I have a 640Gig Sata3 disk that has

610Gig Vista Basic
28Gig Ext3
2Gig swap

Grub sits on the MBR, and works, the vista partition was adjusted with a 8.10 64bit live CD.

Now 2 days ago I booted into Ubuntu and got greeted with ext3 errors.

I tried everything to fix them but nothing worked, I assumed that someone (I have kids) had turned it off during the day and broke the partition. So I re-installed back onto that partition.

Now 2 days after I have the same problem, all the hardware is brand new, so I assume the disk is ok (is there a way to prove this?).

Last time grub never got to "Starting up" now (on the new broken one) I get to the splash screen then :


ata3.00: status ( DRDY ERR }
ata3.00: error: { UNC }
ata3.00: exception Emask 0x0 SAct 0x0 SErr 0x0 action 0x0
ata3.00: BMDMA stat 0x24
ata3.00: cmd 25/00:08:13:ae:e6/00:00:48:00:00/e0 tag 0 dma 4096 in
ata3.00: res 51/40:00:13:ae:36/00:00:48:00:00/e0 Emask 0x9 (media error)

this get repeated over and over

occasionally I get (intremingled)


end-request I/O error: dev sda: sector 1223077395
EXT3-fs error (device sda5) : ext3_get_inode_loc : <6>ata3: EH complete

Now this looks like a bad disk: however its happened twice (I think after shutting down Vista). Could it be vista munging my ext3 partition with a badly buffered shutdown of the ATA, or is it a broken (brand new) disk?

BTW. I have to type these logs out as they flash past on the other monitor; not fun - they may have typos.

StevenHarper
December 21st, 2008, 01:03 AM
I get the same Error running a fsck /dev/sda5 off a live CD, they appear in the terminal like there not part of the fsck output.

I have dL'd the Western Digital software to check the disk surface in the meantime - the simple test passed, but I have set it on a full scan. I have also got a newer Bios for my Gigabye ep45c ds3r (r4 from r2), but I have yet to try that.

StevenHarper
December 21st, 2008, 03:10 AM
Ok : result : it's what I feared, the brand new disk has lots of bad sectors from the 1,210,000,000 block onward.

The western digital full disk scan utility shows that up.

wolf996
January 5th, 2009, 01:31 AM
I presume that a new disk solved your problems?

I have been fixing up my baby-sitters PC, which was running Windows XP. Each time I would get it working it would come back corrupted again some time later.

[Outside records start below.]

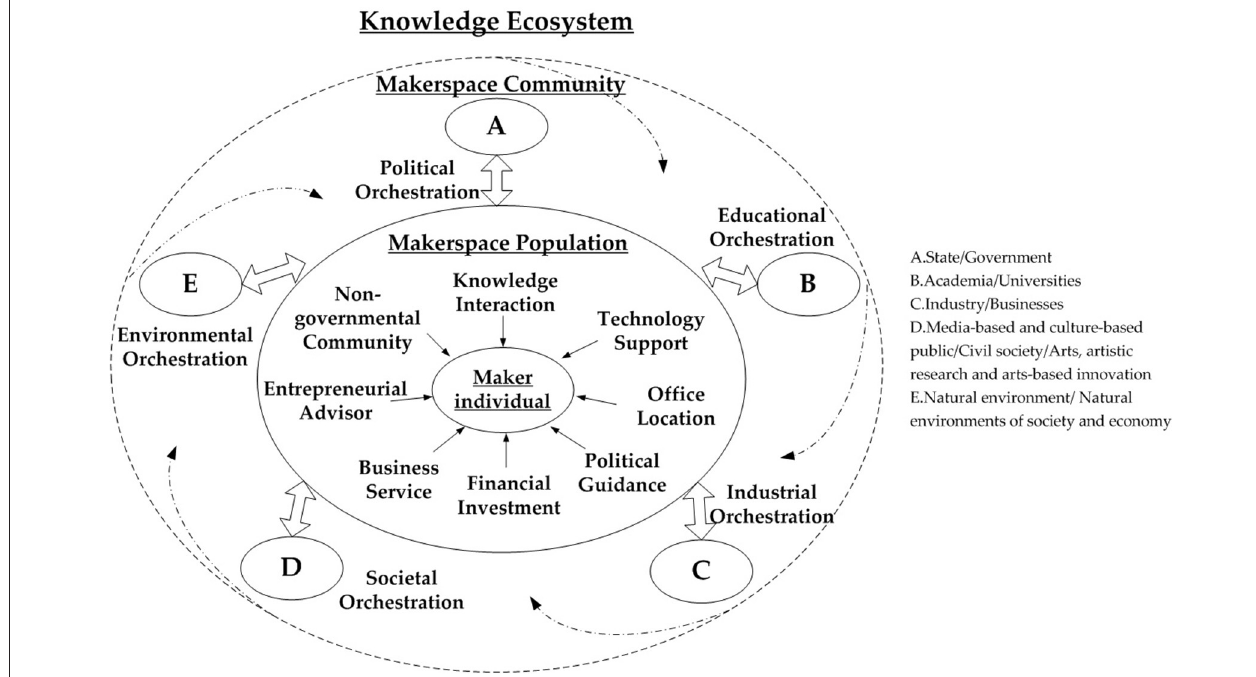
FIGURE 7 | Multi-level framework of knowledge ecosystem (top view).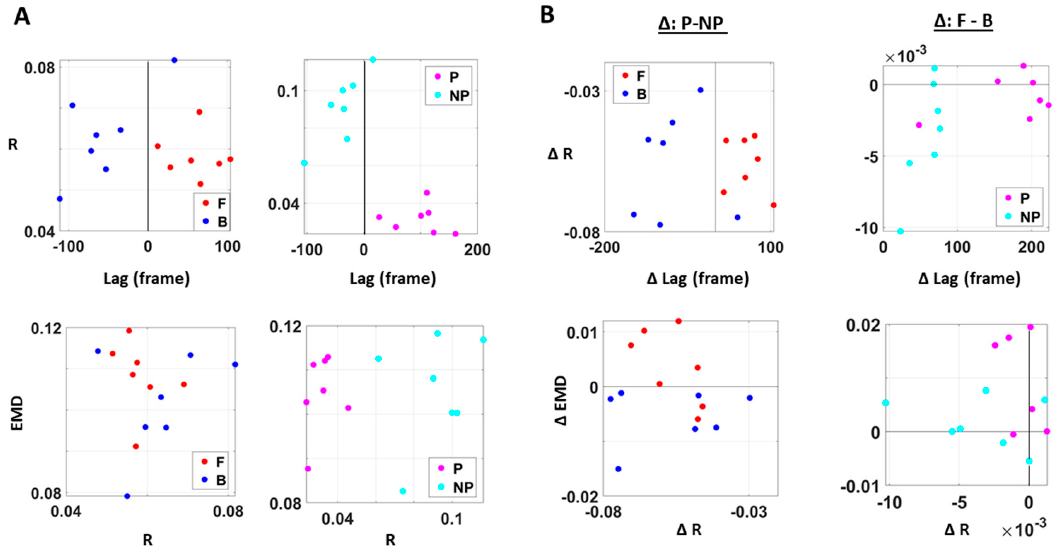
Figure A5. Different viewpoints of the 3D graphs in Figure 8. ( A ) Different viewpoint of graphs in Figure 8B. ( B ) Different viewpoints of graphs in Figure 8C (left) and Figure 8D (right).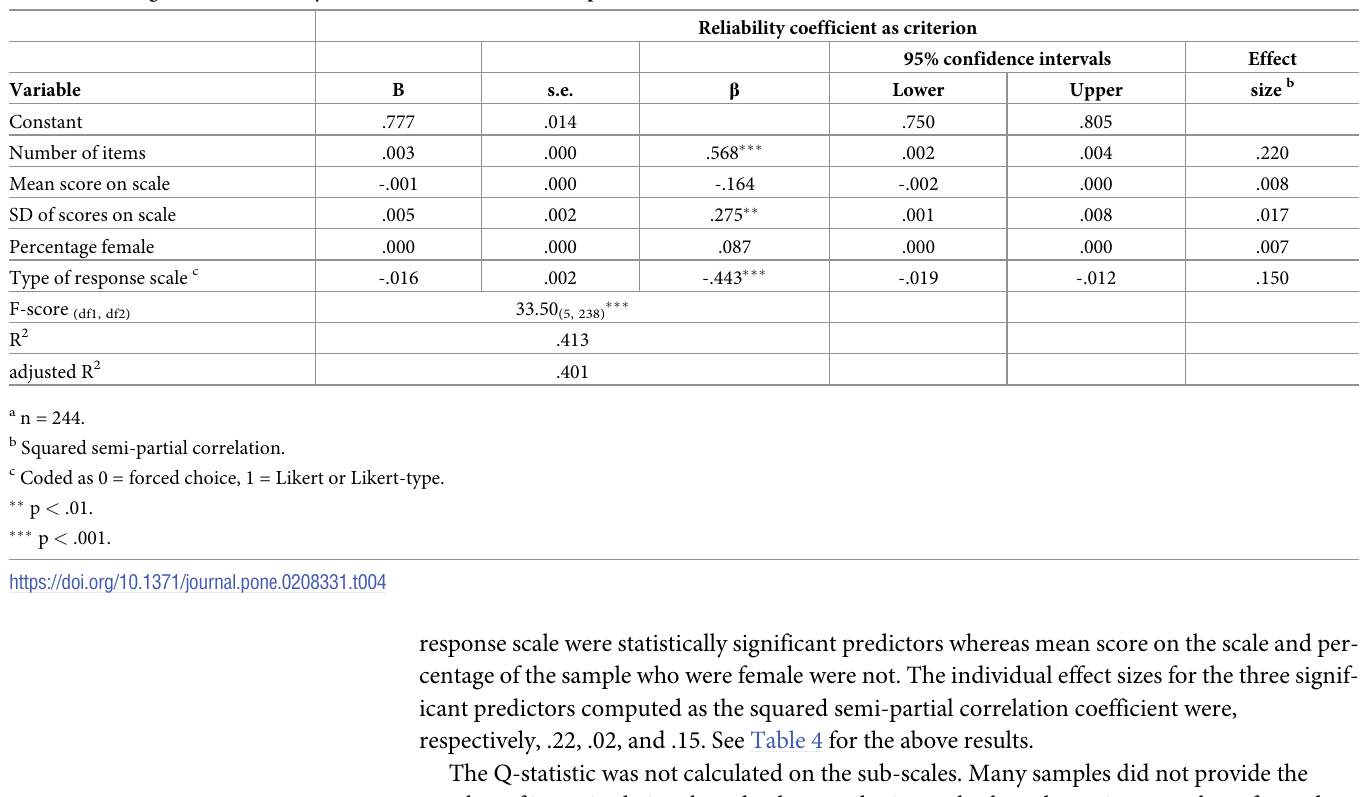
Table 4. Meta-regression of reliability coefficients on three coded sample characteristics a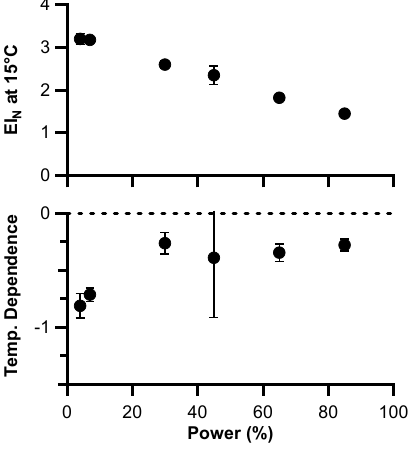
Fig. 9. Aerosol number emission index at 15 ◦ C (10 16 particleskg − 1 ) and its temperature dependence (10 14 particleskg − 1 ◦ C − 1 ) as a function of power as mea- sured at the 30m probe behind the #2 engine. Error bars are the one-sigma standard deviation of the linear fits and may be below the figure resolution. The temperature dependence for 45% has a large error because the #2 engine was not routinely sampled at this engine power. Data are solely from the #2 engine.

This corruption also extended to the protected disk area where the backup OS was stored, so a restore was not an option and, since the original disks were lost, I decided to try Ubuntu intead (she really only needs a browser).

After getting Ubuntu to work I decided to run fsck using the procedure outlined here http://ubuntuforums.org/showthread.php?t=365714 and I get the same problems as you noted above - and lost of them.

I suspect the disk is toast and that is why she keeps getting the corruption. Trouble is that disks for a laptop are not cheap so she might as well buy a new PC.

Thanks for sharing though - it was nice to see exactly the same error messages showing up in a post.